Recently a Hale Pule guest shared with us that he was reflecting on what it means to be a man in modern society. He observed that most of his life he had suppressed his feelings because he thought that men weren’t supposed to be emotional, at least not outwardly. This is because he didn’t know any differently - his father had never communicated what was going on inside. Instead he relied on alcohol to soothe himself, and was prone to angry outbursts.
But when our guest began his journey with Ayurveda, he learned that each person carries both feminine and masculine energy, and that both are valuable. He learned that it’s ok to express himself, and to nurture others.
Remember that pictures of ‘manliness’ or what’s ‘ladylike’ are simply constructions, which change over time. My grandmother’s life looked very different from my own. She was highly intellectual and she wore white gloves and carried an elegant purse at all times. By contrast, I run a business, live on a farm and I wear what pleases me. But in some ways we are similar because for much of our lives we both attempted to prove ourselves among men with overuse of the masculine energy.
Change begins within. When we bring awareness to the notions that influence our behavior and hold us back, can allow our prana to flow naturally.

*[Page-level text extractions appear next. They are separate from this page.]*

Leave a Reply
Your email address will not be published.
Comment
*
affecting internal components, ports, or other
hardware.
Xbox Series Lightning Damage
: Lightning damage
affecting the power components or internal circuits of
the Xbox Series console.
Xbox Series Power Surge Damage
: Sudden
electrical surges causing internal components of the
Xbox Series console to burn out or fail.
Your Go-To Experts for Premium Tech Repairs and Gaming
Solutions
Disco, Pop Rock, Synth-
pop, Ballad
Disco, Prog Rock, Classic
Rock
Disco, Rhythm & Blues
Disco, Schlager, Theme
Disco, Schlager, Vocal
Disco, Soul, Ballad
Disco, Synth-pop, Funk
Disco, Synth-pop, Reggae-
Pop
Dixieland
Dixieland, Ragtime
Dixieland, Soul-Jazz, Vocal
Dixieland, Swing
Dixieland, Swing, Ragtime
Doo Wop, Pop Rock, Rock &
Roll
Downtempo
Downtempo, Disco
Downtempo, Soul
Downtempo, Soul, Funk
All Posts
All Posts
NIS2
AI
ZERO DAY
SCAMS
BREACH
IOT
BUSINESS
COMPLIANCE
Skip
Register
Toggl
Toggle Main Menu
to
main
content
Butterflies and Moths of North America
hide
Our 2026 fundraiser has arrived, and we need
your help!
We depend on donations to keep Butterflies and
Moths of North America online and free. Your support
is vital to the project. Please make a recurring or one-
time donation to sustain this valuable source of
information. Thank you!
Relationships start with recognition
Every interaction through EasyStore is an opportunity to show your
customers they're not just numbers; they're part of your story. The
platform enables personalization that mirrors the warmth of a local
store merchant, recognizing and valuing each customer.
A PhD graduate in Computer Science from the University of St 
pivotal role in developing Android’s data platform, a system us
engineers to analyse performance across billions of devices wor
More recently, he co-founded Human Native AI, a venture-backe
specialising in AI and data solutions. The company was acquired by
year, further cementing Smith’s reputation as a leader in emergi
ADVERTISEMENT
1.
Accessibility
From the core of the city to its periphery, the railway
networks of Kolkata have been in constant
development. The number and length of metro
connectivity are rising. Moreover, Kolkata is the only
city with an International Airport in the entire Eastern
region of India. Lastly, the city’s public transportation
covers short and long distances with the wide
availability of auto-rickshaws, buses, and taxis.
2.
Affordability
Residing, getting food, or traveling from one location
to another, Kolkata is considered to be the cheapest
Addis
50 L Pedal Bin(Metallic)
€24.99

And the best way to increase our awareness is to get in touch with our spirit, that eternal aspect of our being that knows that all is well.
Because we live in a society that places high value on masculine energy, like assertiveness and action, for many of us connecting with our spirit means cultivating our divine feminine through inward practices conducted in a sattvic manner, like pranayama and meditation. These practices not only increase our peace of mind but expand our view of ourselves and all of life.
A powerful method for finding a balance between our divine masculine and divine feminine aspects is a pranayama technique called nadi shodhana. In this practice we purify and balance the ida and pingala nadis, the energetic channels that run from the base of the spine to the tip of each nostril. Feminine ida connects to the left nostril, and manages the subtle energy of the left body. The pingala nadi comprises the right side of our energetic body and terminates in the right nostril.
The nadi shodhana technique involves exhaling and inhaling through one nostril, and then the same out the other, and continuing back and forth in this manner at a slow, even pace. When practiced regularly in a sattvic manner, nadi shodhana brings the energetic flow of ida and pingala into harmony, and moves prana up and down the spine evenly. This creates balance in the mind and in the body and establishes optimal metabolism.
Like any pranayama, nadi shodhana helps us to develop an awareness of our breath and of our prana. With this awareness we can come to know ourselves more. We can see which situations result in a constriction of breath, or notice when parts of our body feel uncomfortable or stuck because prana is not flowing properly. We can also understand how often we’re relying on our masculine or our feminine energy as we observe our nostrils. At some points in the day, the breath will flow more easily through the left nostril, and others, through the right nostril. A nostril that consistently has greater airflow indicates a possible energetic imbalance.
For a step-by-step guide to nadi shodhana, check out this post. Give it a go! Consider the practice an opportunity to get to know yourself a little more. Then observe your breath throughout the day. Observe the qualities that you’re embodying and seek balance and moderation in all things. Then life truly begins to open up.